The problem is to find all shortest transformation sequences from a start word (beginWord) to an end word (endWord) using a given dictionary of words (wordList). Each step in the transformation must change exactly one letter, and each intermediate word must be in the wordList. The task is to return all shortest transformation sequences as lists of words, or an empty list if no such sequence exists.

2) Short easy to remember solution/approach

• Use Breadth-First Search (BFS) to find the shortest path levels from beginWord to endWord.

• Use Depth-First Search (DFS) to backtrack from endWord to beginWord, collecting all valid transformation paths.

3) Solution in JavaScript with code commenting

function findLadders(beginWord, endWord, wordList) {
    const wordSet = new Set(wordList);
    if (!wordSet.has(endWord)) return [];

    const neighbors = {}; // To store the graph
    const distance = {};  // To store distance from beginWord to each word

    const bfs = () => {
        const queue = [beginWord];
        distance[beginWord] = 0;

        while (queue.length > 0) {
            const currentWord = queue.shift();
            const currentDistance = distance[currentWord];
            for (let i = 0; i < currentWord.length; i++) {
                for (let c = 97; c <= 122; c++) { // ASCII codes for 'a' to 'z'
                    const newWord = currentWord.slice(0, i) + String.fromCharCode(c) + currentWord.slice(i + 1);
                    if (wordSet.has(newWord)) {
                        if (!(newWord in neighbors)) neighbors[newWord] = [];
                        neighbors[newWord].push(currentWord);

                        if (!(newWord in distance)) {
                            distance[newWord] = currentDistance + 1;
                            queue.push(newWord);
                        }
                    }
                }
            }
        }
    };

    const dfs = (word, path) => {
        if (word === beginWord) {
            result.push([beginWord, ...path.reverse()]);
            return;
        }
        for (const neighbor of (neighbors[word] || [])) {
            if (distance[neighbor] + 1 === distance[word]) {
                dfs(neighbor, [...path, word]);
            }
        }
    };

    const result = [];
    bfs();
    if (!(endWord in distance)) return [];
    dfs(endWord, []);

    return result;
}

4) Explanation of the solution in an easy-to-understand way with a real-life example

Imagine you are at a start point and need to reach an end point by changing one step at a time, with each step forming a new valid point from a given list.
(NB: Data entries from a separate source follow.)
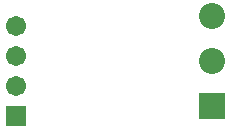
<source format=gbs>
G04 Layer_Color=16711935*
%FSLAX24Y24*%
%MOIN*%
G70*
G01*
G75*
%ADD28C,0.0867*%
%ADD29R,0.0867X0.0867*%
%ADD30R,0.0671X0.0671*%
%ADD31C,0.0671*%
D28*
X17150Y12624D02*
D03*
Y14124D02*
D03*
D29*
Y11124D02*
D03*
D30*
X10600Y10800D02*
D03*
D31*
Y11800D02*
D03*
Y12800D02*
D03*
Y13800D02*
D03*
M02*

</source>
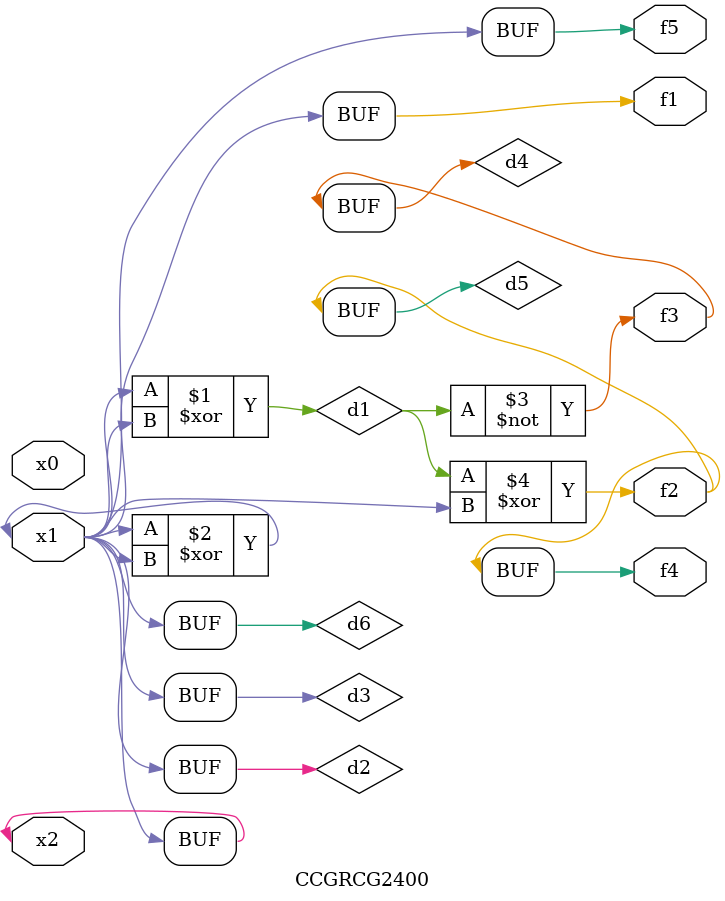
<source format=v>
module CCGRCG2400(
	input x0, x1, x2,
	output f1, f2, f3, f4, f5
);

	wire d1, d2, d3, d4, d5, d6;

	xor (d1, x1, x2);
	buf (d2, x1, x2);
	xor (d3, x1, x2);
	nor (d4, d1);
	xor (d5, d1, d2);
	buf (d6, d2, d3);
	assign f1 = d6;
	assign f2 = d5;
	assign f3 = d4;
	assign f4 = d5;
	assign f5 = d6;
endmodule

</source>
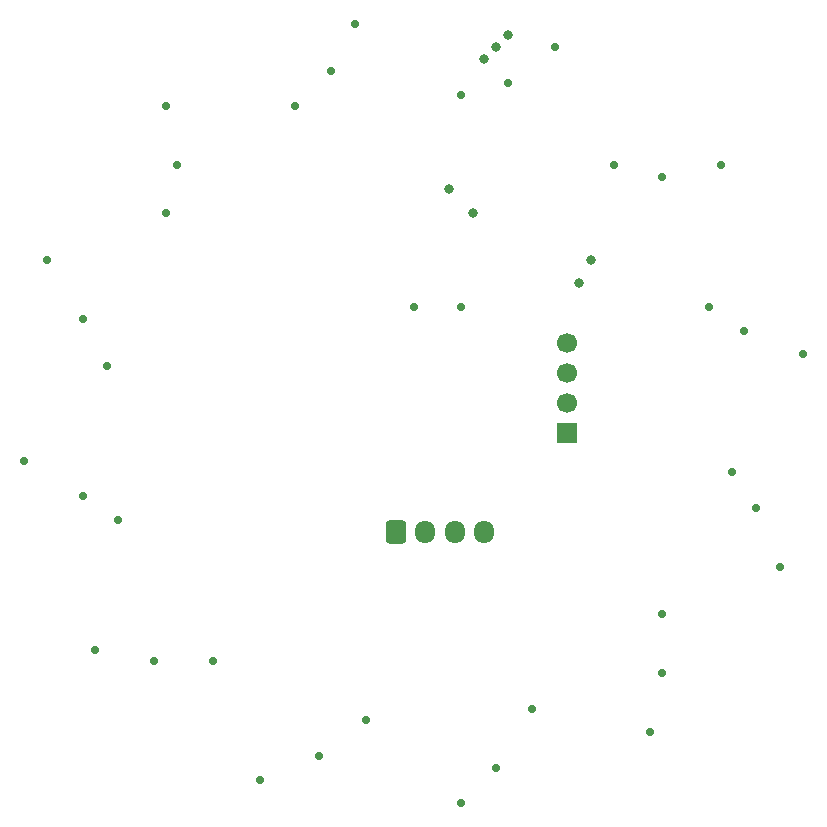
<source format=gbr>
%TF.GenerationSoftware,KiCad,Pcbnew,9.0.6*%
%TF.CreationDate,2026-02-24T16:40:53+01:00*%
%TF.ProjectId,MPC-Status,4d50432d-5374-4617-9475-732e6b696361,rev?*%
%TF.SameCoordinates,Original*%
%TF.FileFunction,Copper,L4,Bot*%
%TF.FilePolarity,Positive*%
%FSLAX46Y46*%
G04 Gerber Fmt 4.6, Leading zero omitted, Abs format (unit mm)*
G04 Created by KiCad (PCBNEW 9.0.6) date 2026-02-24 16:40:53*
%MOMM*%
%LPD*%
G01*
G04 APERTURE LIST*
G04 Aperture macros list*
%AMRoundRect*
0 Rectangle with rounded corners*
0 $1 Rounding radius*
0 $2 $3 $4 $5 $6 $7 $8 $9 X,Y pos of 4 corners*
0 Add a 4 corners polygon primitive as box body*
4,1,4,$2,$3,$4,$5,$6,$7,$8,$9,$2,$3,0*
0 Add four circle primitives for the rounded corners*
1,1,$1+$1,$2,$3*
1,1,$1+$1,$4,$5*
1,1,$1+$1,$6,$7*
1,1,$1+$1,$8,$9*
0 Add four rect primitives between the rounded corners*
20,1,$1+$1,$2,$3,$4,$5,0*
20,1,$1+$1,$4,$5,$6,$7,0*
20,1,$1+$1,$6,$7,$8,$9,0*
20,1,$1+$1,$8,$9,$2,$3,0*%
G04 Aperture macros list end*
%TA.AperFunction,ComponentPad*%
%ADD10R,1.700000X1.700000*%
%TD*%
%TA.AperFunction,ComponentPad*%
%ADD11C,1.700000*%
%TD*%
%TA.AperFunction,ComponentPad*%
%ADD12RoundRect,0.250000X-0.600000X-0.725000X0.600000X-0.725000X0.600000X0.725000X-0.600000X0.725000X0*%
%TD*%
%TA.AperFunction,ComponentPad*%
%ADD13O,1.700000X1.950000*%
%TD*%
%TA.AperFunction,ViaPad*%
%ADD14C,0.800000*%
%TD*%
%TA.AperFunction,ViaPad*%
%ADD15C,0.700000*%
%TD*%
G04 APERTURE END LIST*
D10*
%TO.P,J1,1,Pin_1*%
%TO.N,GND*%
X163000000Y-106620000D03*
D11*
%TO.P,J1,2,Pin_2*%
%TO.N,Reset*%
X163000000Y-104080000D03*
%TO.P,J1,3,Pin_3*%
%TO.N,Programmierpin*%
X163000000Y-101540000D03*
%TO.P,J1,4,Pin_4*%
%TO.N,+5V*%
X163000000Y-99000000D03*
%TD*%
D12*
%TO.P,J2,1,Pin_1*%
%TO.N,GND*%
X148500000Y-115000000D03*
D13*
%TO.P,J2,2,Pin_2*%
%TO.N,I2C_SDA*%
X151000000Y-115000000D03*
%TO.P,J2,3,Pin_3*%
%TO.N,I2C_SCL*%
X153500000Y-115000000D03*
%TO.P,J2,4,Pin_4*%
%TO.N,+5V*%
X156000000Y-115000000D03*
%TD*%
D14*
%TO.N,+5VD*%
X157000000Y-74000000D03*
X156000000Y-75000000D03*
X158000000Y-73000000D03*
%TO.N,GND*%
X165000000Y-92000000D03*
X164000000Y-94000000D03*
%TO.N,+5V*%
X153000000Y-86000000D03*
X155000000Y-88000000D03*
D15*
X150000000Y-96000000D03*
%TO.N,GND*%
X130000000Y-84000000D03*
X133000000Y-126000000D03*
X160000000Y-130000000D03*
X125000000Y-114000000D03*
X124000000Y-101000000D03*
X140000000Y-79000000D03*
X143000000Y-76000000D03*
X158000000Y-77000000D03*
X142000000Y-134000000D03*
X157000000Y-135000000D03*
X167000000Y-84000000D03*
X154000000Y-78000000D03*
X171000000Y-85000000D03*
X129000000Y-88000000D03*
X122000000Y-97000000D03*
X154000000Y-96000000D03*
X128000000Y-126000000D03*
X179000000Y-113000000D03*
X171000000Y-127000000D03*
X178000000Y-98000000D03*
X175000000Y-96000000D03*
X177000000Y-110000000D03*
X171000000Y-122000000D03*
X146000000Y-131000000D03*
X122000000Y-112000000D03*
%TO.N,+5VD*%
X162000000Y-74000000D03*
X176000000Y-84000000D03*
X119000000Y-92000000D03*
X145000000Y-72000000D03*
X137000000Y-136000000D03*
X123000000Y-125000000D03*
X117000000Y-109000000D03*
X129000000Y-79000000D03*
X154000000Y-138000000D03*
X170000000Y-132000000D03*
X183000000Y-100000000D03*
X181000000Y-118000000D03*
%TD*%
M02*

</source>
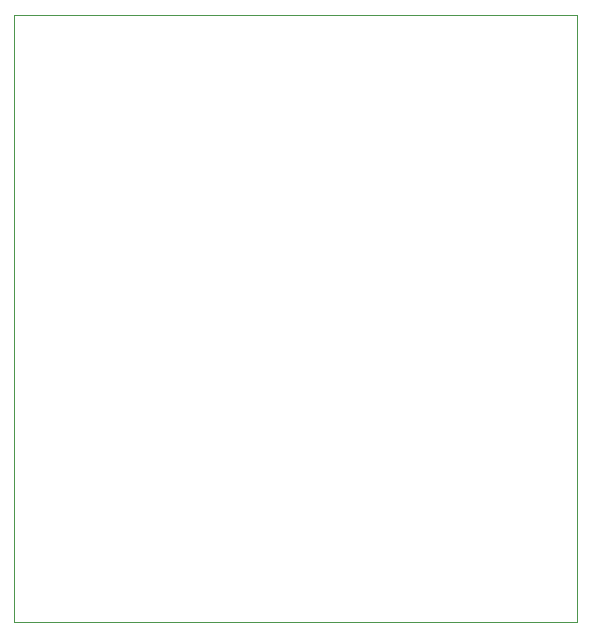
<source format=gbr>
%TF.GenerationSoftware,KiCad,Pcbnew,(5.1.10)-1*%
%TF.CreationDate,2021-11-03T12:27:00+01:00*%
%TF.ProjectId,airQualityV2,61697251-7561-46c6-9974-7956322e6b69,rev?*%
%TF.SameCoordinates,Original*%
%TF.FileFunction,Profile,NP*%
%FSLAX46Y46*%
G04 Gerber Fmt 4.6, Leading zero omitted, Abs format (unit mm)*
G04 Created by KiCad (PCBNEW (5.1.10)-1) date 2021-11-03 12:27:00*
%MOMM*%
%LPD*%
G01*
G04 APERTURE LIST*
%TA.AperFunction,Profile*%
%ADD10C,0.050000*%
%TD*%
G04 APERTURE END LIST*
D10*
X130175000Y-73025000D02*
X177800000Y-73025000D01*
X130175000Y-124460000D02*
X130175000Y-73025000D01*
X177800000Y-124460000D02*
X130175000Y-124460000D01*
X177800000Y-73025000D02*
X177800000Y-124460000D01*
M02*

</source>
You first find the shortest paths to reach the end point, then backtrack from the end point to the start, collecting all paths that led to the shortest journey. Think of it like finding all possible shortest routes on a map from one city to another.

5) Code explanation in pointers

• Initialize Set: Convert wordList to a set for O(1) lookup.

• Graph and Distance Storage:

  • Neighbors: Store the graph of transformations.

  • Distance: Store the distance from beginWord to each word.

• BFS Function:

  • Queue Initialization: Start BFS with beginWord.

  • Graph Building: For each word, generate all possible one-letter transformations and update neighbors and distances.

• DFS Function:

  • Backtrack Paths: From endWord, backtrack to beginWord using valid transformations that respect the distance property.

• Result Compilation: Collect all valid paths in result.

• Return: Return all collected paths.

6) Complexities

• Time Complexity: O(m n 26 + m * n) where m is the length of each word and n is the number of words in wordList. The BFS explores all transformations and the DFS collects paths.

• Space Complexity: O(m * n) for the graph, distance storage, and paths collection.